Passengers described hearing a loud grinding sound as the pilots tried to slow the plane down. Seconds later, they were jolted forward as the plane collided with the fire truck as it crossed the runway. The nose of the plane was torn apart.
“They did everything they can to save us, and they didn’t save themselves. And they couldn’t save themselves,” said Rebecca Liquori, 35, who was sitting in seat 19A.
Mr. Forest is from Coteau-du-Lac, a small city in southwestern Quebec.
“Everybody knew someone who knew him or his family,” Andrée Brosseau, the city’s mayor, said in an interview.
“It’s a tragedy,” she added. “They had their entire lives ahead of them. They were both so young.”
Mr. Forest’s passion for flying stood out even among other students at the Quebec Aeronautical Training Center in Chicoutimi, Quebec, where he learned to fly, said Steeve Noreau, the center’s director.
“He was a very good student, always smiling,” Mr. Noreau said, adding that he was always conscious of safety and always complied with the standards.
Mr. Forest graduated from the school in 2018, with a specialty as a bush pilot, Mr.

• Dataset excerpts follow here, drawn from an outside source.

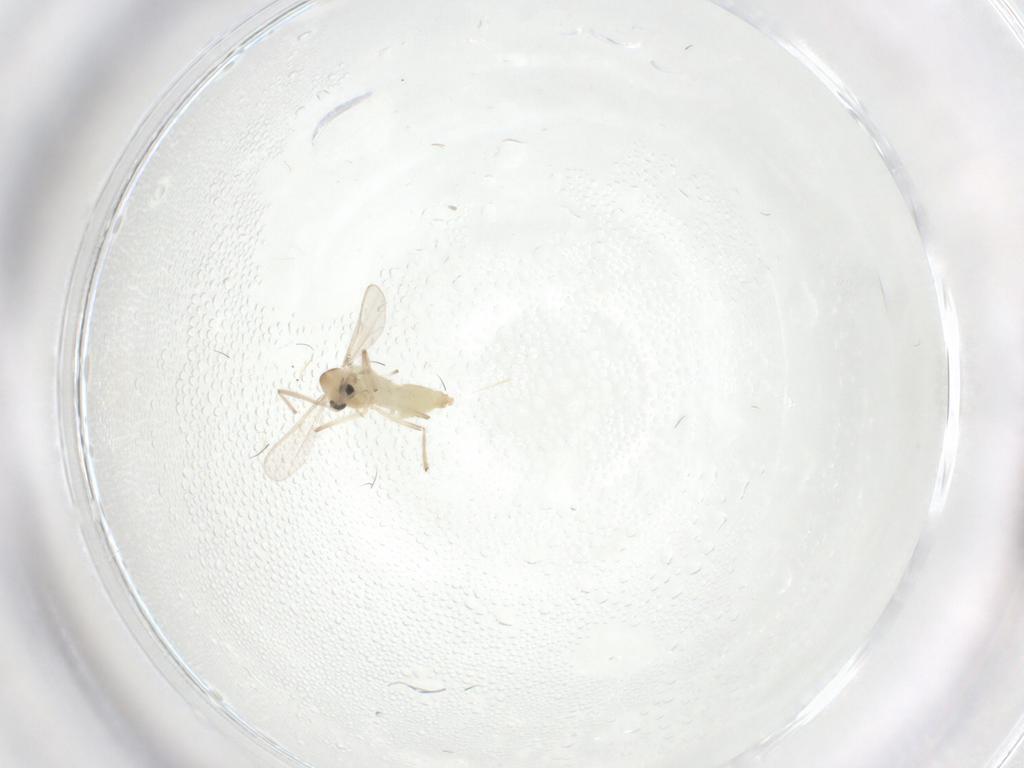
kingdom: Animalia
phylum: Arthropoda
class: Insecta
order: Diptera
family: Chironomidae
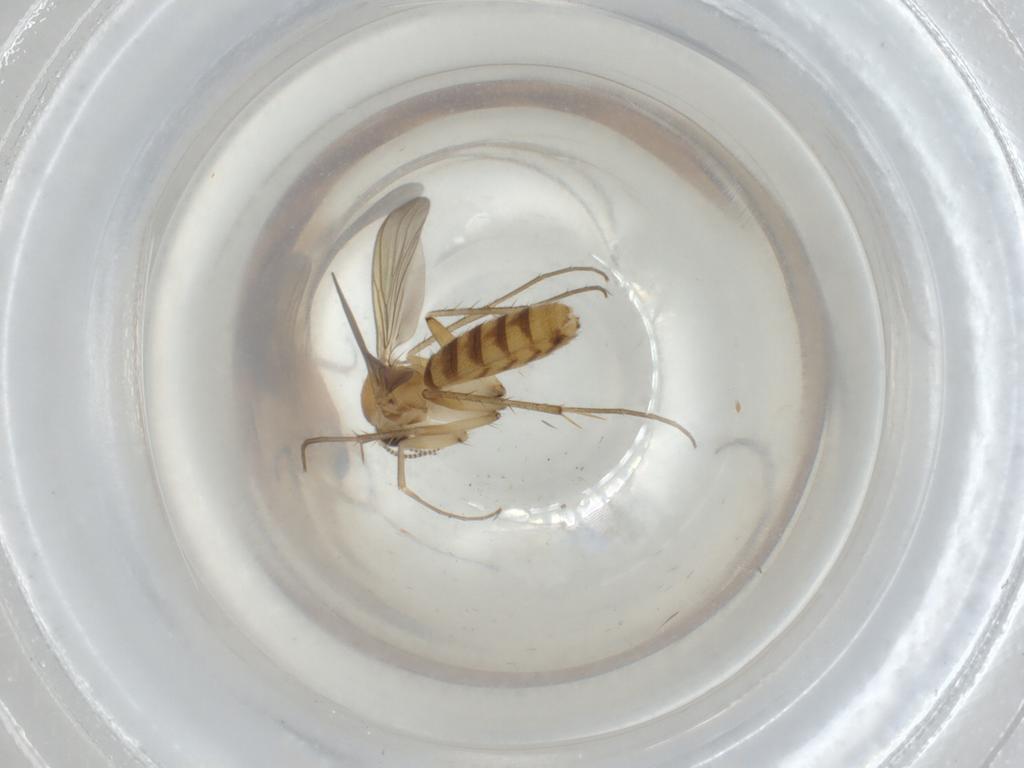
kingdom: Animalia
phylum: Arthropoda
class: Insecta
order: Diptera
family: Mycetophilidae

Noreau said.
“He loved the outdoors, he loved fishing, so becoming a bush pilot was a good way to be in nature,” Mr. Noreau said. “A bush pilot doesn’t have a control tower or a runway with lights. You learn to read the wind on lakes and you have to figure out where you’re going to land. A bush pilot is resourceful.”

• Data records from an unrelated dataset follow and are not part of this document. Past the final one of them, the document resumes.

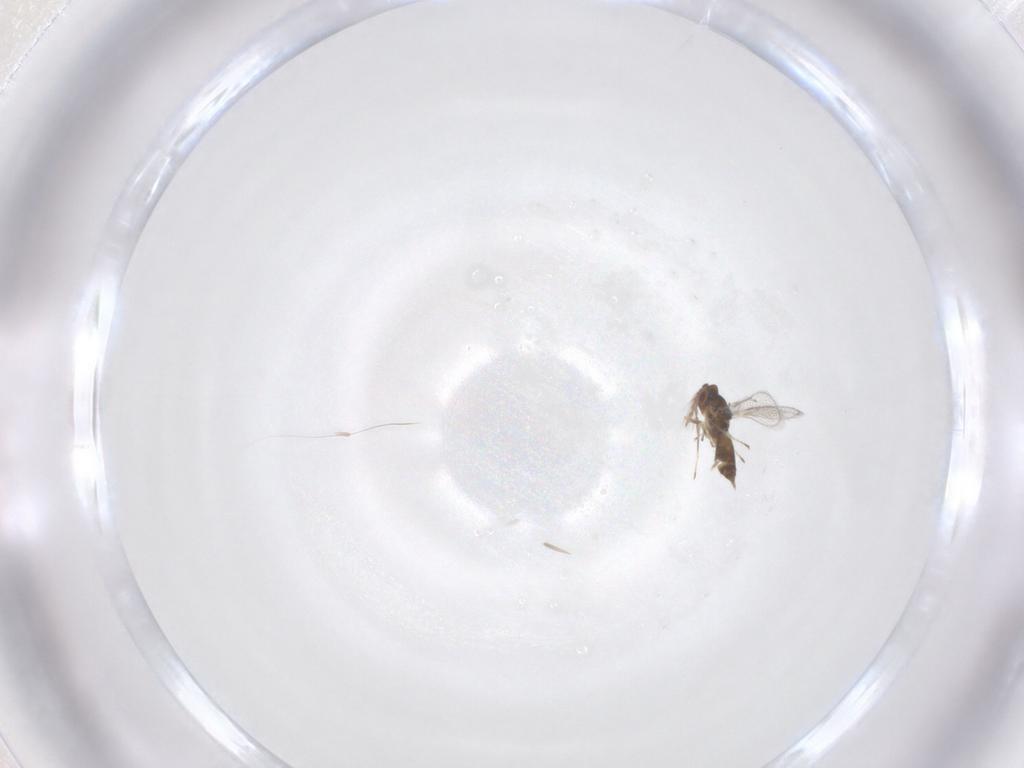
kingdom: Animalia
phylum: Arthropoda
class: Insecta
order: Hymenoptera
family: Eulophidae
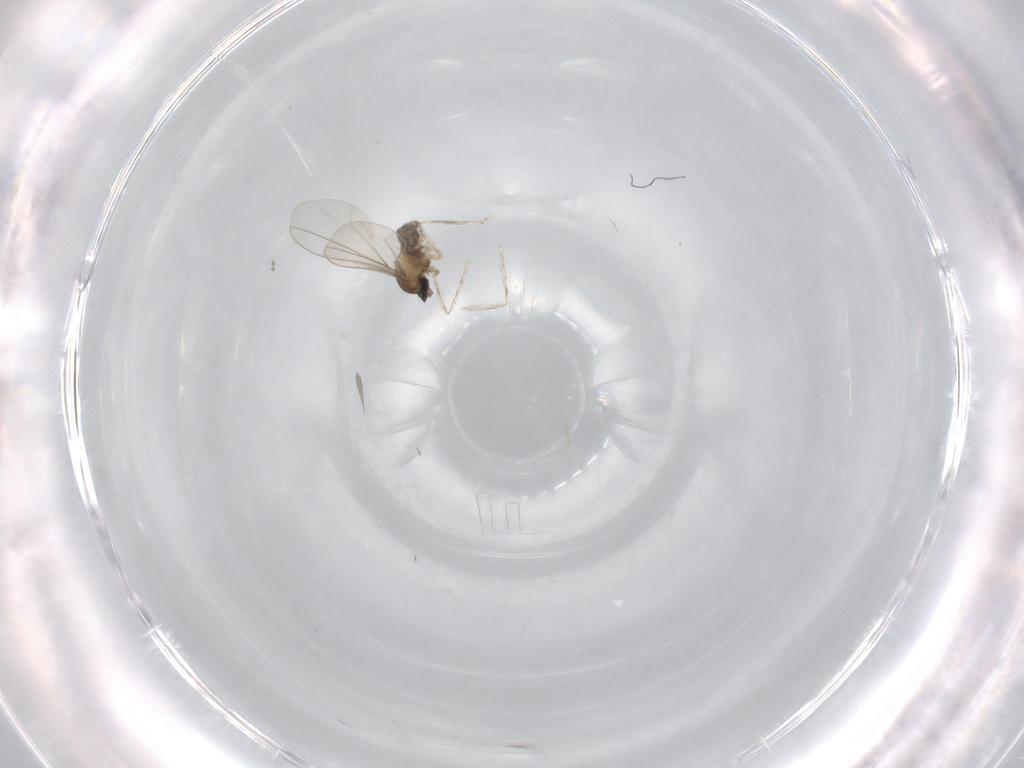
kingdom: Animalia
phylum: Arthropoda
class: Insecta
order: Diptera
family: Cecidomyiidae
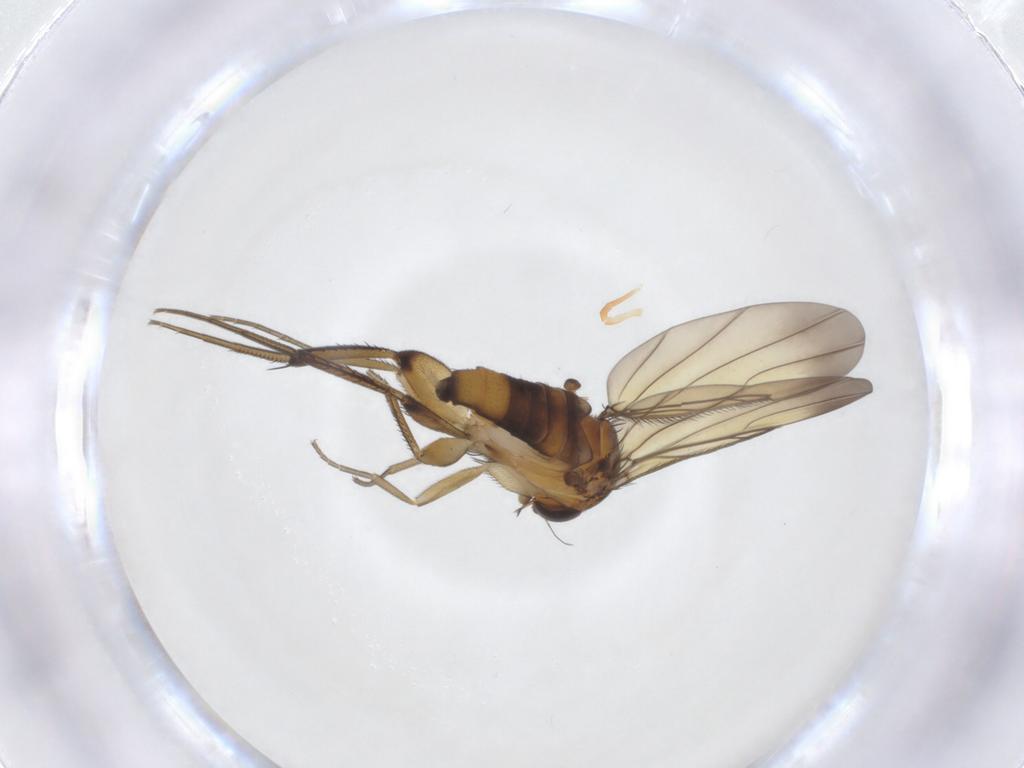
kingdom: Animalia
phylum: Arthropoda
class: Insecta
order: Diptera
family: Phoridae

After graduation, Mr. Forest flew planes carrying tourists above the Saguenay Fjord in Quebec, Mr. Noreau said.
“Antoine knew how to reassure people, always smiling, always able to put people at ease,” said Marisol Tremblay, a hairdresser, who worked seasonally with Mr. Forest at Air Saguenay. Ms. Tremblay was an excursions sales rep for tourists arriving on cruise ships on the Saguenay River in Eastern Quebec and said that Mr. Forest flew the planes.
The two last spoke about a year ago, and Ms. Tremblay said she was not surprised to see him living his dream as an airline pilot.
Mr. Forest also flew planes for Quebec’s Forest Fire Protection Agency between 2021 and 2022, spotting and directing other planes to fight forest fires, said Karine Pelletier, a spokeswoman for the agency.
In 2022, he joined Jazz Aviation, which operates regional flights for Air Canada Express.
“After four, five years at a feeder airline, some pilots go work for a major airline, where they might fly an Airbus 330, eventually an Airbus 350, on international fights,” Mr. Noreau said. “Antoine would have probably ended up on one of those big planes one day.”